TASK BRIEF:
Rewrite the entries below with "myFeature" renamed to "chamferedBlock" everywhere it occurs and nothing else changed. Leave the pictures out of your answer.

MATERIAL FOR THE TASK:

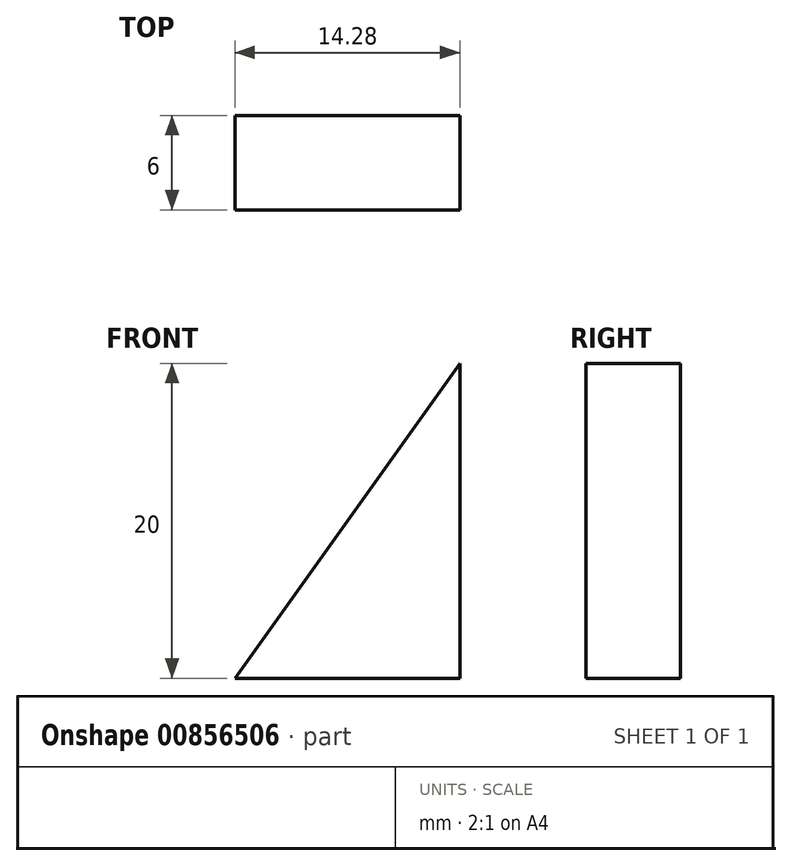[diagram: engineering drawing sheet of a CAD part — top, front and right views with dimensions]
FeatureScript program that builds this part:
annotation { "Feature Type Name" : "Feature", "Feature Type Description" : "" }
export const myFeature = defineFeature(function(context is Context, id is Id, definition is map)
    precondition{}
    {
        {
            var Q0;
            Q0=qCreatedBy(makeId("Top.planeOp"),FACE);
            var sketch = newSketch(context, id + "F0", { "sketchPlane" : qUnion([Q0])});
            skLineSegment(sketch, "E0.bottom", {"start": v(7.14, 3) * mm, "end": v(-7.14, 3) * mm});
            skLineSegment(sketch, "E0.top", {"start": v(7.14, -3) * mm, "end": v(-7.14, -3) * mm});
            skLineSegment(sketch, "E0.left", {"start": v(7.14, 3) * mm, "end": v(7.14, -3) * mm});
            skLineSegment(sketch, "E0.right", {"start": v(-7.14, 3) * mm, "end": v(-7.14, -3) * mm});
            skPoint(sketch, "E0.middle", {"position": v(0, 0) * mm});
            skSolve(sketch);
        }
        {
            var Q0;
            Q0 = qSketchRegion(id + "F0", true);
            var Q1;
            Q1=makeQuery(id+"F0.imprint","IMPRINT",FACE,{"disambiguationData":[TD([[makeQuery(id+"F0.imprint","IMPRINT",EDGE,{"derivedFrom":sQuery(id+"F0.wireOp",EDGE,"E0.bottom")}),1.0]])]});
            extrude(context, id + "F1", {"entities" : qUnion([Q0, Q1]), "depth" : 20 * mm, "offsetDistance" : 25 * mm});
        }
        {
            var Q0;
            Q0=makeQuery(id+"F1.opExtrude","CAP_EDGE",EDGE,{"disambiguationData":[OSD([sQuery(id+"F0.wireOp",EDGE,"E0.right")])],"isStart":false});
            chamfer(context, id + "F2", {"entities" : qUnion([Q0]), "chamferType" : ChamferType.TWO_OFFSETS, "width1" : 14.28 * mm, "oppositeDirection" : false, "width2" : 20 * mm, "tangentPropagation" : true});
        }
    });
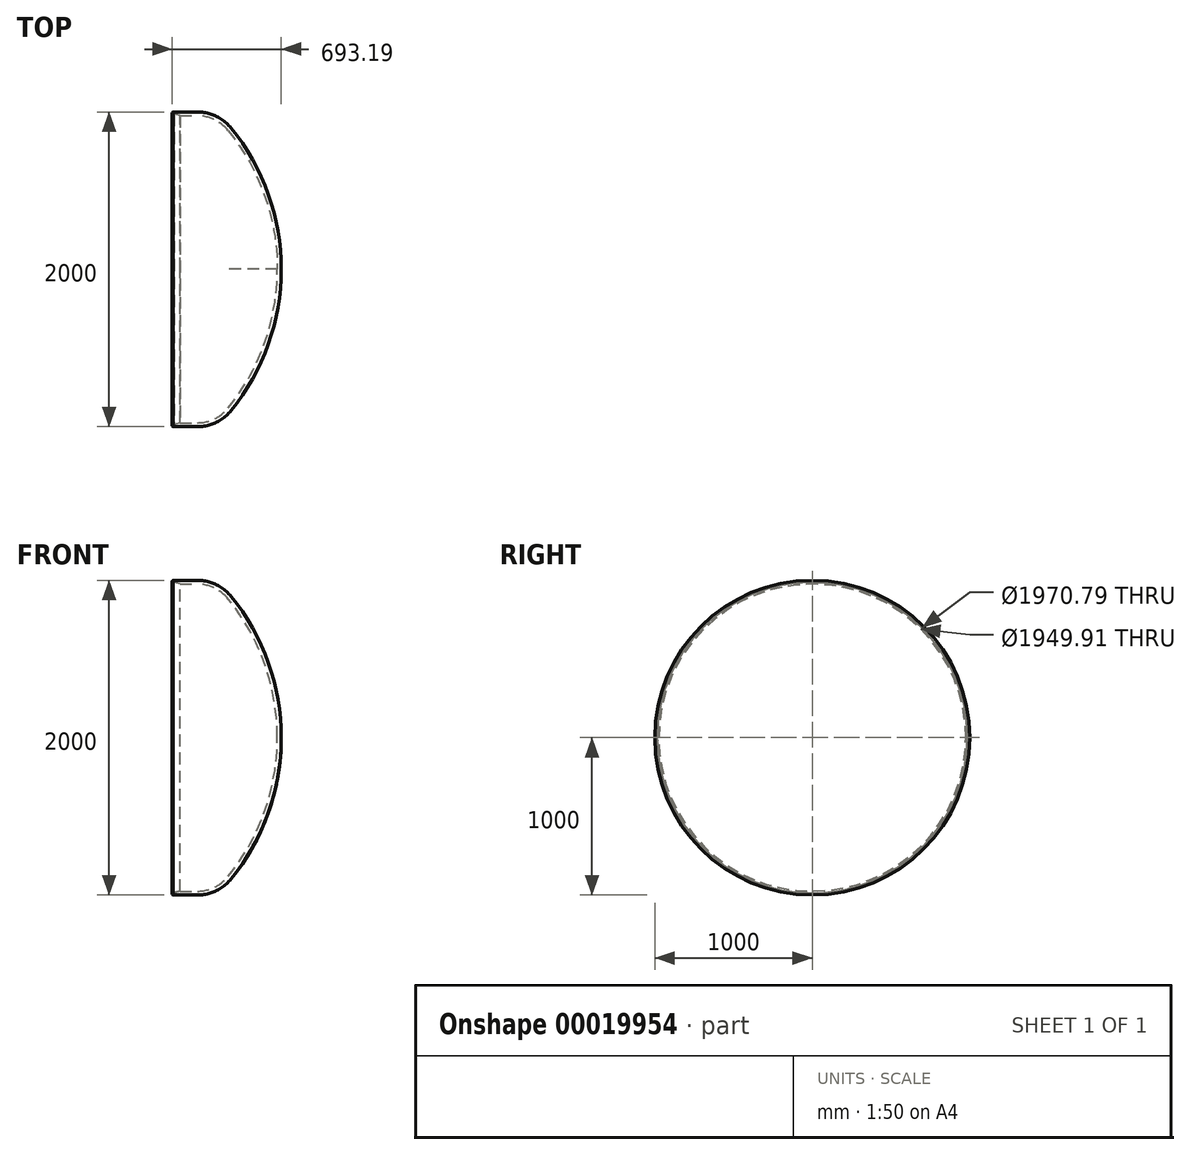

WORKED ANSWER:
[diagram: engineering drawing sheet of a CAD part — top, front and right views with dimensions]
FeatureScript program that builds this part:
annotation { "Feature Type Name" : "Feature", "Feature Type Description" : "" }
export const chamferedBlock = defineFeature(function(context is Context, id is Id, definition is map)
    precondition{}
    {
        {
            var Q0;
            Q0=qCreatedBy(makeId("Top.planeOp"),FACE);
            var sketch = newSketch(context, id + "F0", { "sketchPlane" : qUnion([Q0])});
            skLineSegment(sketch, "E0.bottom", {"start": v(7.14, 3) * mm, "end": v(-7.14, 3) * mm});
            skLineSegment(sketch, "E0.top", {"start": v(7.14, -3) * mm, "end": v(-7.14, -3) * mm});
            skLineSegment(sketch, "E0.left", {"start": v(7.14, 3) * mm, "end": v(7.14, -3) * mm});
            skLineSegment(sketch, "E0.right", {"start": v(-7.14, 3) * mm, "end": v(-7.14, -3) * mm});
            skPoint(sketch, "E0.middle", {"position": v(0, 0) * mm});
            skSolve(sketch);
        }
        {
            var Q0;
            Q0 = qSketchRegion(id + "F0", true);
            var Q1;
            Q1=makeQuery(id+"F0.imprint","IMPRINT",FACE,{"disambiguationData":[TD([[makeQuery(id+"F0.imprint","IMPRINT",EDGE,{"derivedFrom":sQuery(id+"F0.wireOp",EDGE,"E0.bottom")}),1.0]])]});
            extrude(context, id + "F1", {"entities" : qUnion([Q0, Q1]), "depth" : 20 * mm, "offsetDistance" : 25 * mm});
        }
        {
            var Q0;
            Q0=makeQuery(id+"F1.opExtrude","CAP_EDGE",EDGE,{"disambiguationData":[OSD([sQuery(id+"F0.wireOp",EDGE,"E0.right")])],"isStart":false});
            chamfer(context, id + "F2", {"entities" : qUnion([Q0]), "chamferType" : ChamferType.TWO_OFFSETS, "width1" : 14.28 * mm, "oppositeDirection" : false, "width2" : 20 * mm, "tangentPropagation" : true});
        }
    });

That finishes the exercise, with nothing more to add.